Numa de minhas caminhadas pelo bairro surgiu-me uma placa aterradora: “encerramos nossas atividades”, dizia o aviso na agência do correio.
Antes de prosseguir, duas explicações necessárias.
Primeiro, sobre as caminhadas. Sou do tipo que caminha muito, mas não ando a esmo. Sei dos benefícios à saúde que aporta o hábito de vestir caros assessórios atléticos (do tênis ao medidor cardíaco) e sair correndo por aí. Mas um conflito ainda irresolvido entre a consciência e o corpo me paralisa. Não consigo arredar pé de não arredar o pé.
Já passear é outra coisa. Quando viajo, após o check-in no hotel, a primeira coisa é caminhar pelas redondezas. Um passeio exploratório para respirar o ar local, sentir os cheiros, absorver os ruídos, assimilar a paisagem, colocar no radar os bares mais próximos (antigamente também as bancas de jornal).
Mas acordar, paramentar-me para a guerra contra a inelutabilidade dos anos e sair correndo sem rumo me traz um desânimo que beira o desespero. Sei dos benefícios de ir até a esteira e correr ali um par de horas por semana. Até tento vez ou outra. Mas enquanto amigos juram que logo, logo o corpo produzirá deliciosa endorfina (que não à toa rima com morfina), creio que me falta o metabolismo para tal (talvez uma versão injetável?).
Já percorri vários Ibirapueras em busca do barato autoproduzido, mas nunca cheguei ao tal nirvana. Tudo o que sinto é o suor esguichando meus neurônios longe aos borbotões, enquanto vejo, no espelho, um hamster (com a minha cara!) correndo e correndo sem sair do lugar.
Os neurônios que se esvaem tento compensar ouvindo livros para treinar meu inglês —como “Catching Fire” (“Pegando Fogo: Por Que Cozinhar nos Tornou Humanos”), de Richard Wrangham, ou “The Robots of Dawn” (“Os Robôs da Alvorada”), de Isaac Asimov —que recomendo, especialmente lidos num bom sofá.
Fica assim esclarecido (voltando ao início da crônica) o que eu estava fazendo: caminhando, não correndo como um fugitivo. Porque adoro caminhar, sempre com algum objetivo (ir à feira, ao dentista, espairecer com um charuto etc.).

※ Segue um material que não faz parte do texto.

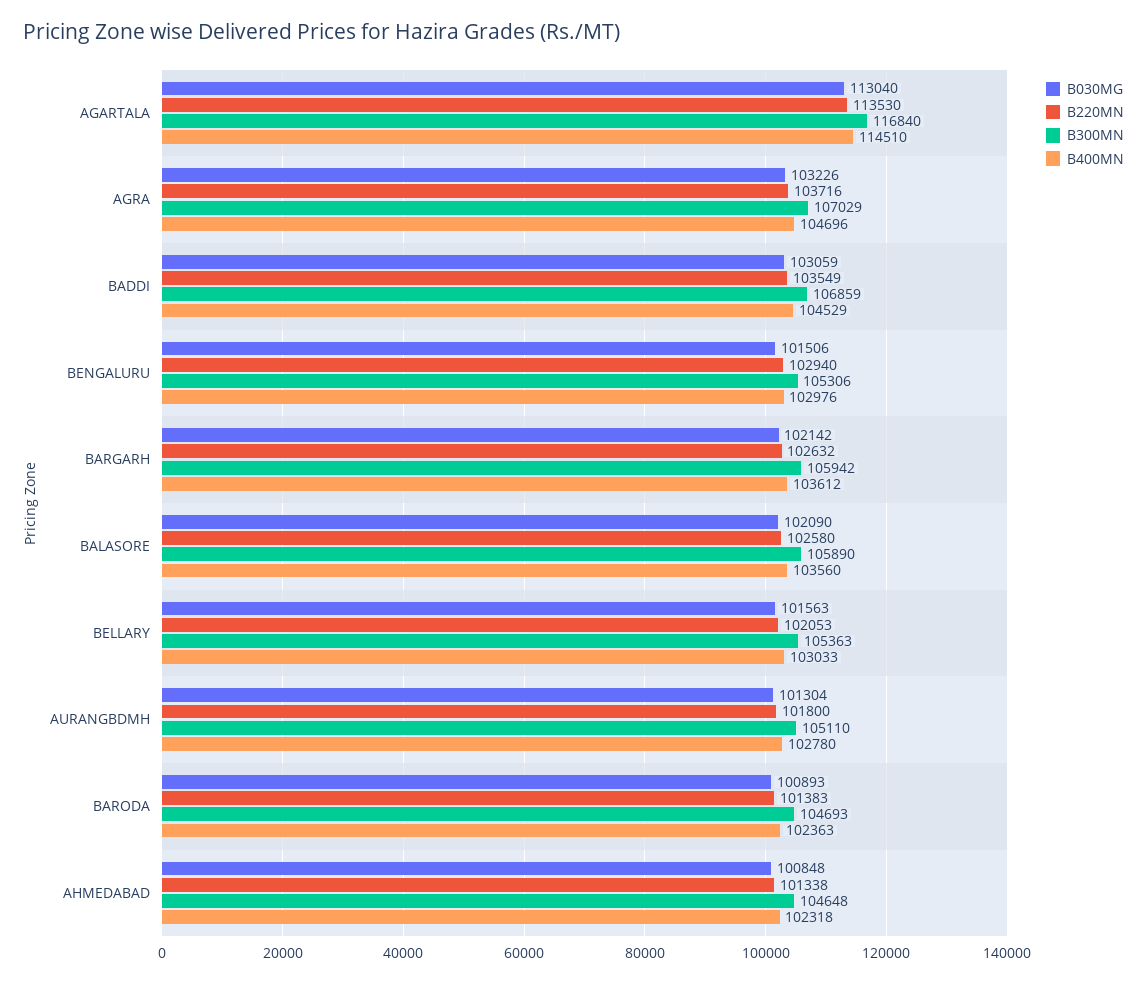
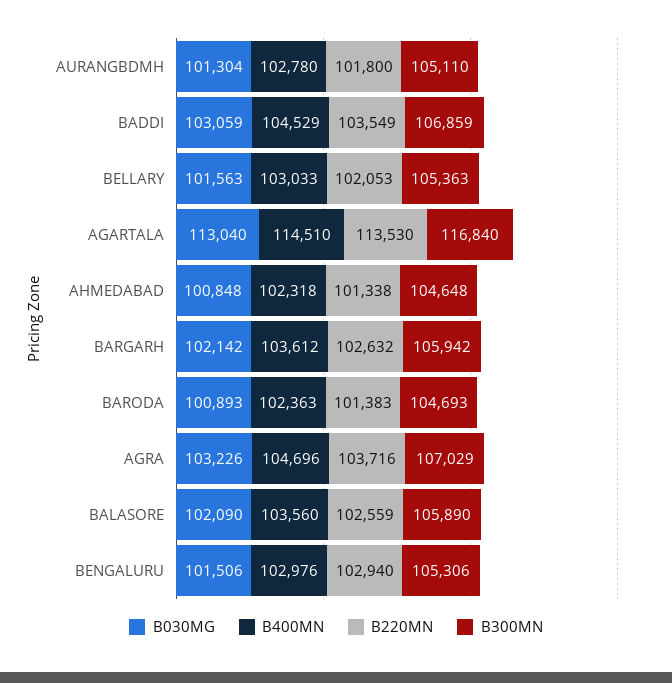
B220MN, BALASORE: 102580 -> 102559

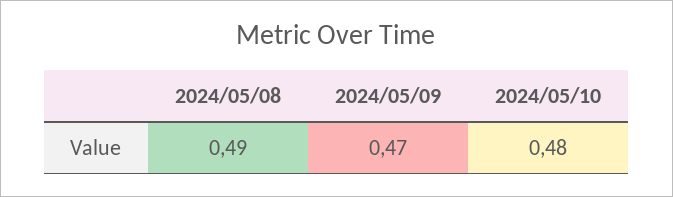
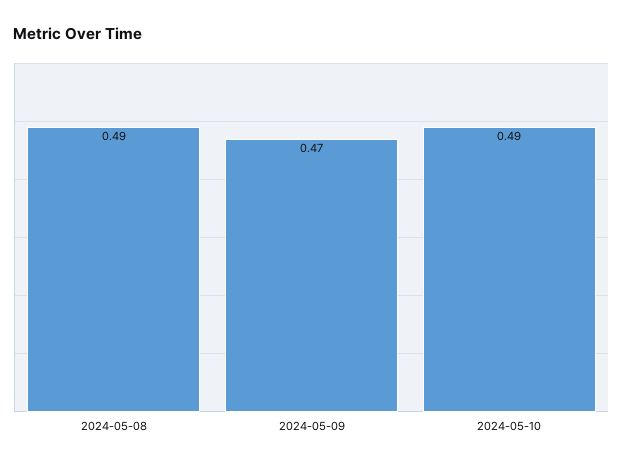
2024/05/10: 0.48 -> 0.49

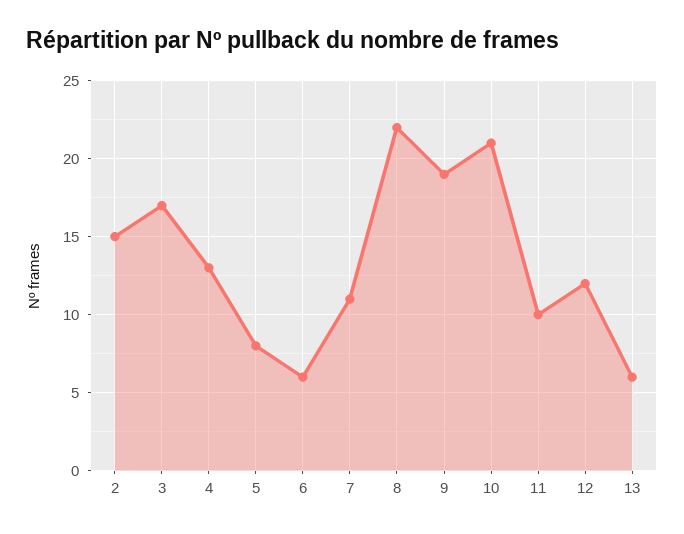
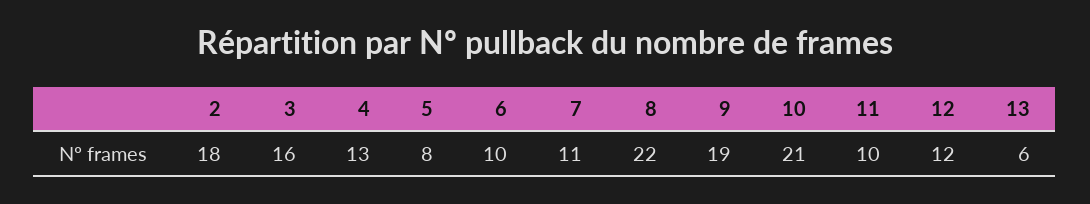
2: 15 -> 18
3: 17 -> 16
6: 6 -> 10

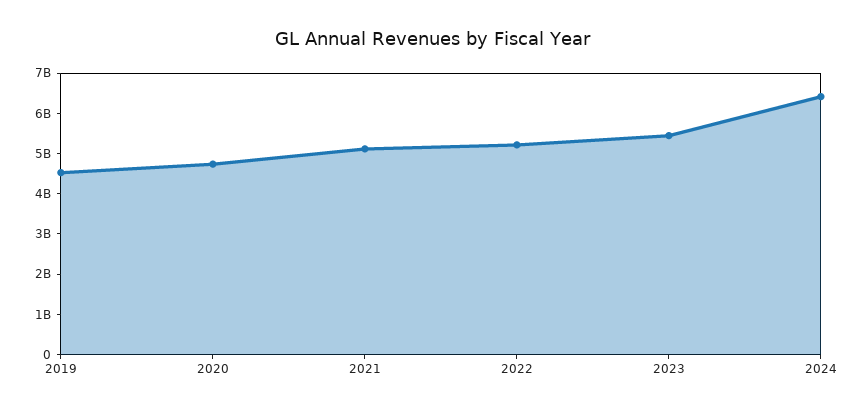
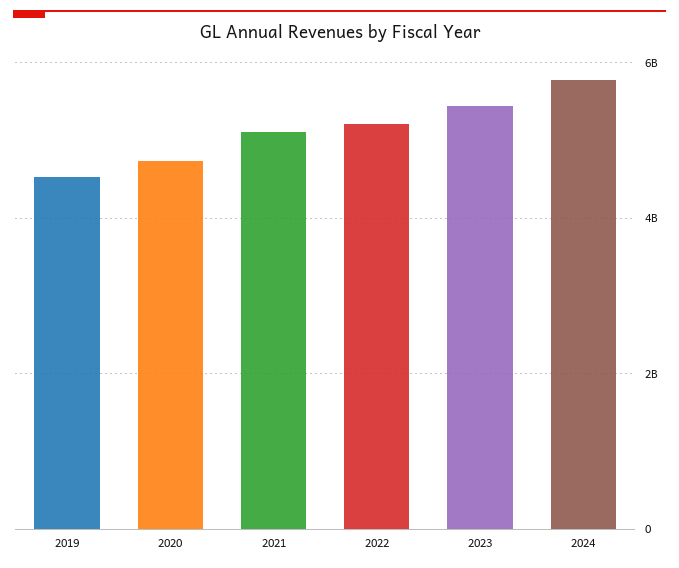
2024: 6400000000 -> 5800000000

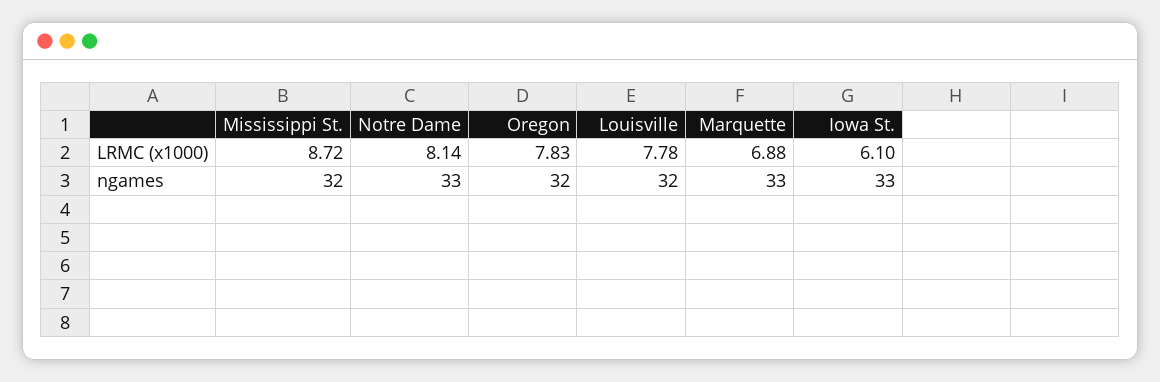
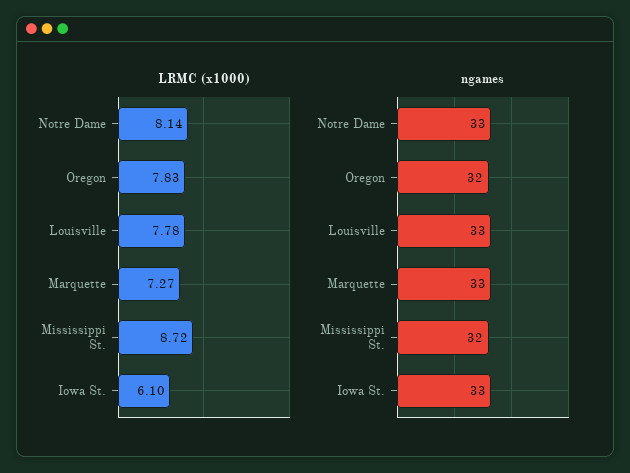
LRMC (x1000), Marquette: 6.88 -> 7.27
ngames, Louisville: 32 -> 33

E, aqui, cabe a segunda explicação, para a espantosa informação de haver uma “agência de correio que eu tanto frequentava”. Que dinossauro é esse? Como o espaço é curto, peço vênia para não explicar aos mais jovens o que é correio (e cartas de papel). Esclareço apenas que não é só uma instituição nostálgica, mas também muito útil. E como tenho boas lembranças de correios pelo mundo, sempre a utilizo.
Por exemplo, se preciso mandar algum documento, em vez de gastar com um motoboy, coloco-o num envelope, dou um passeio pelo bairro e resolvo o problema por R$ 1,30. Também já mandei meu laptop para um reparo usando o correio: sem carro, trânsito, estacionamento... apenas uma saudável caminhada no bairro.
O fechamento da agência da minha calçada (nada incurável, há outra a 20 minutos de caminhada) me fez lembrar do tempo em que, em viagens a Paris, eu frequentava o PTT (o correio de lá) para tudo: mandar cartões-postais, receber remessas de dinheiro e enviar livros para mim mesmo —mais barato do que pagar excesso de bagagem no avião. Os volumes iam por navio para o Brasil, sendo recebidos aqui, como um tesouro, semanas depois.
O mesmo eu fazia nos Estados Unidos, nos congressos de uma associação internacional: mais ágeis, eles já instalavam uma agência de correio na livraria. (Dos livros, o único que trouxe comigo no avião tinha uma preciosa dedicatória assinada por Julia Child.)
Na França o correio sempre foi impecável. Tinha até um serviço que me deixava boquiaberto, o pneumatique, invenção inglesa: uma rede do século 19 com 500 km de tubos cruzando a cidade, transportando documentos em cápsulas movidas por ar comprimido. O sistema existe até hoje, mas só dentro de empresas, como hospitais (inclusive no Brasil).
Outra inovação francesa era o Minitel: um aparelhinho com tela acoplado à rede telefônica, que todos tinham em casa para consultar endereços, horários de trem, o que precisasse. Tão prático e eficiente que, mais tarde, creio que a França foi o país rico que mais demorou a adotar a internet em massa, já que tinham outra rede de informações.
À minha volta no bairro, já se extinguiu uma quitanda, um açougue, um botequim, dois mercados, mas sobrevivem bancas de jornal, barbeiro (para quê, mesmo?), e, de toda forma, o correio só foi para um pouco mais longe —pernas, para que te quero.
Texto de Josimar Melo, na Folha de São Paulo.